HOW TO PHOTGRAPH FIREWORKS
Do you want to preserve the memory of that awesome neighborhood fireworks show? Let's discuss the best ways to try to make a memorable photograph commemorating the event.
Before we get started, let me say that there are many ways to accomplish fireworks photography and none are usually worse or better than others. The only thing that really matters as you head home after the show is:
- You enjoyed the photographic process.
- You are left with a photograph or photographs that you personally enjoy. Everything else is noise.
Also, know that night photography, on its own, is sometimes a very challenging genre of the art; add the dynamics of pyrotechnics and you have an even more demanding photographic adventure in front of you. Therefore, approach the mission with an open mind, bring inherent flexibility to your creative process, do not let the technological demands overwhelm you, have fun, and, most importantly, enjoy the fireworks!

**WHAT THE EXERCISE ASKS:** Reproduce the fireworks photography text above word for word, from its heading through its final sentence.

**INFORMATION SHOWN:**

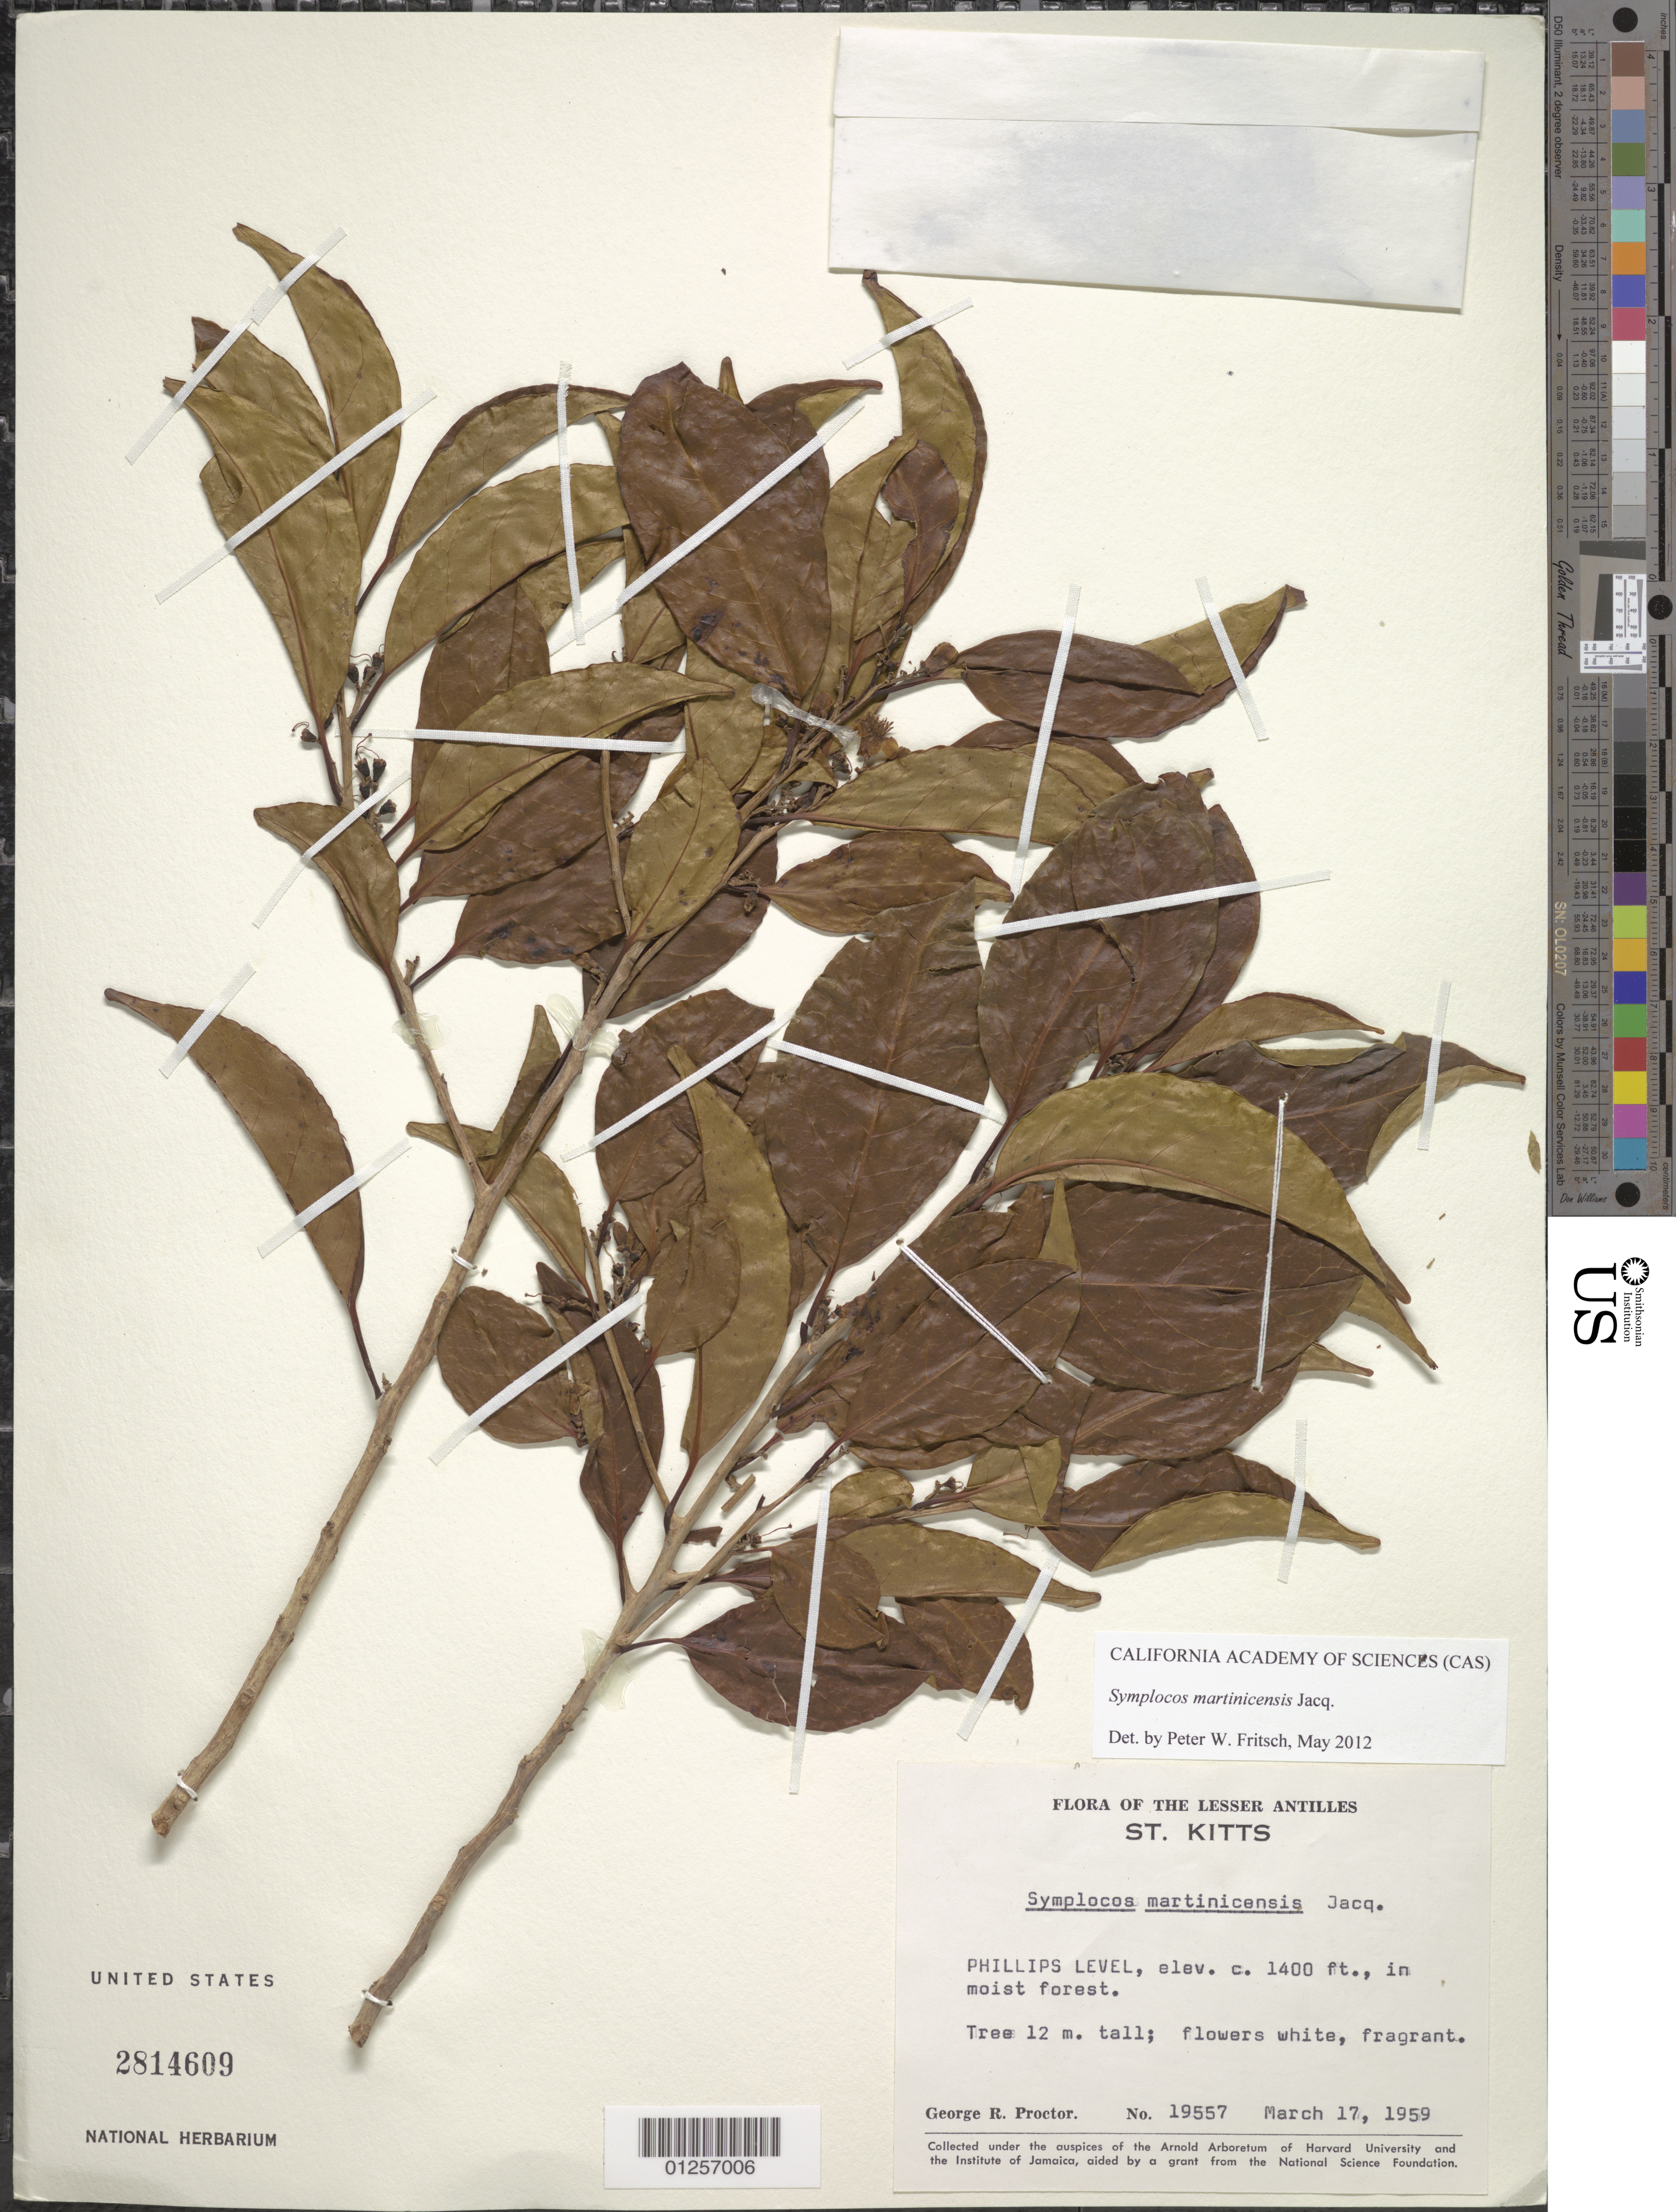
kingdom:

--

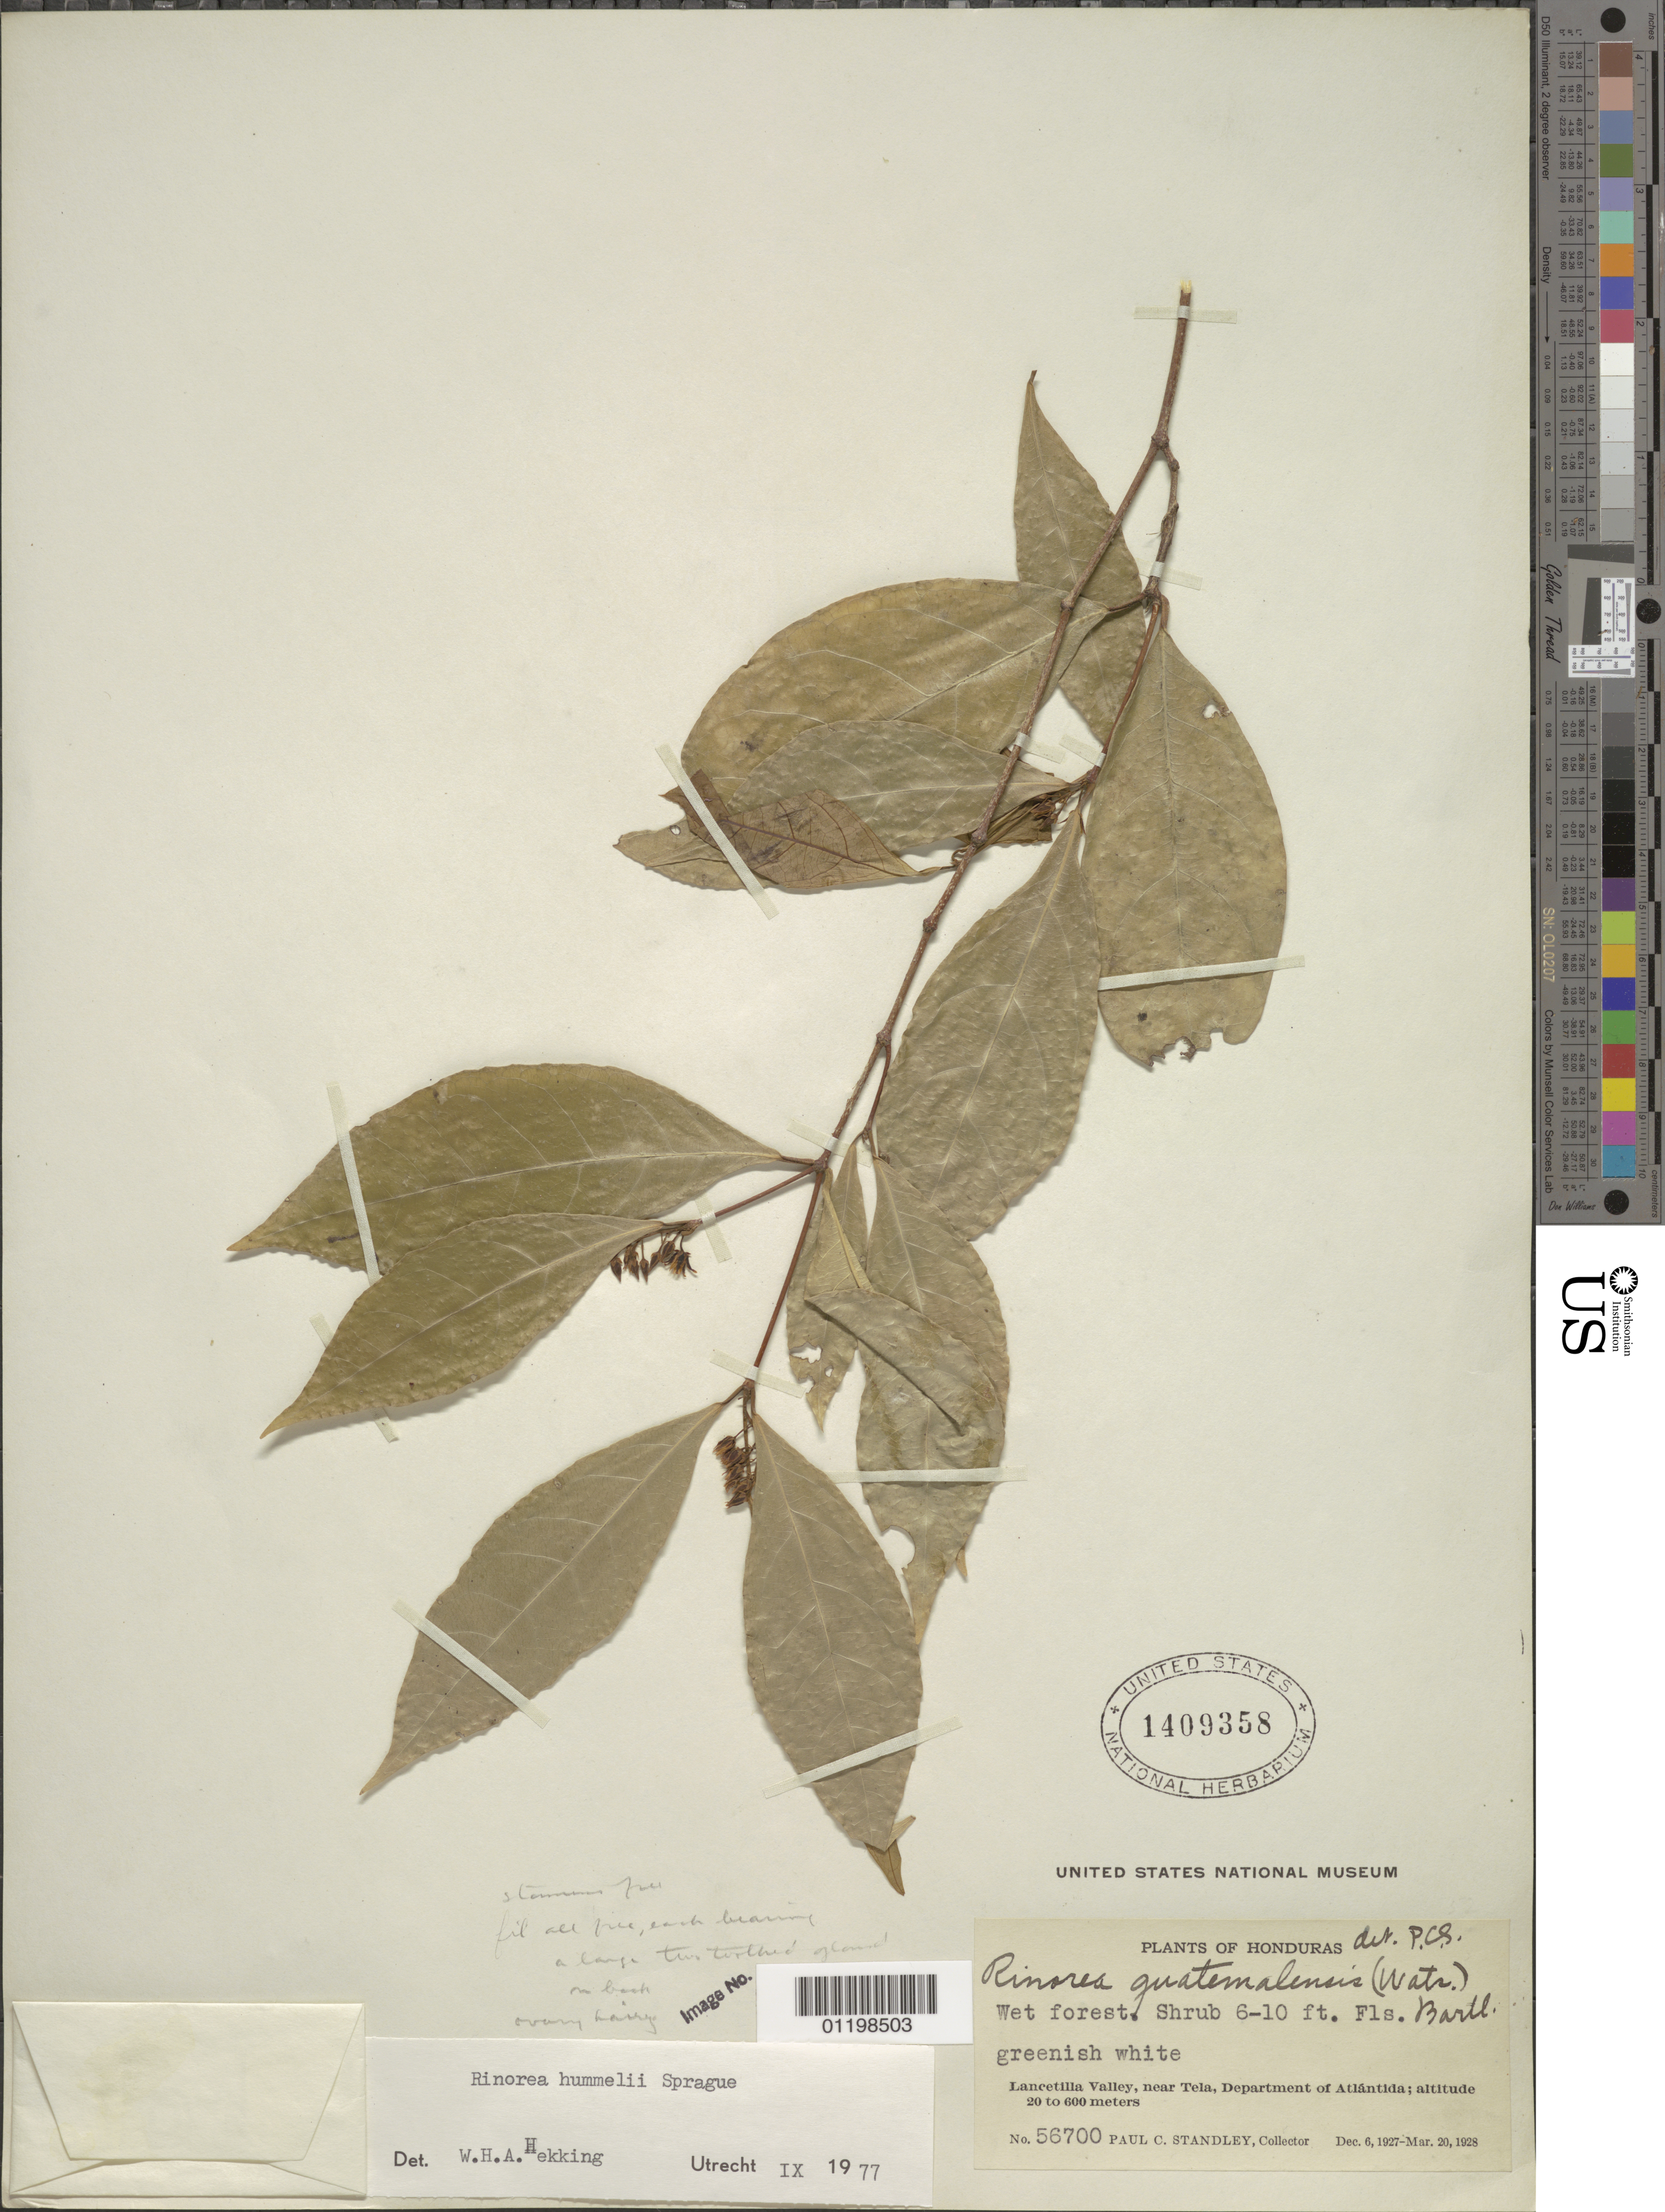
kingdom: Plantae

**ANSWER FOR THIS EXERCISE:**
HOW TO PHOTGRAPH FIREWORKS
Do you want to preserve the memory of that awesome neighborhood fireworks show? Let's discuss the best ways to try to make a memorable photograph commemorating the event.
Before we get started, let me say that there are many ways to accomplish fireworks photography and none are usually worse or better than others. The only thing that really matters as you head home after the show is:
- You enjoyed the photographic process.
- You are left with a photograph or photographs that you personally enjoy. Everything else is noise.
Also, know that night photography, on its own, is sometimes a very challenging genre of the art; add the dynamics of pyrotechnics and you have an even more demanding photographic adventure in front of you. Therefore, approach the mission with an open mind, bring inherent flexibility to your creative process, do not let the technological demands overwhelm you, have fun, and, most importantly, enjoy the fireworks!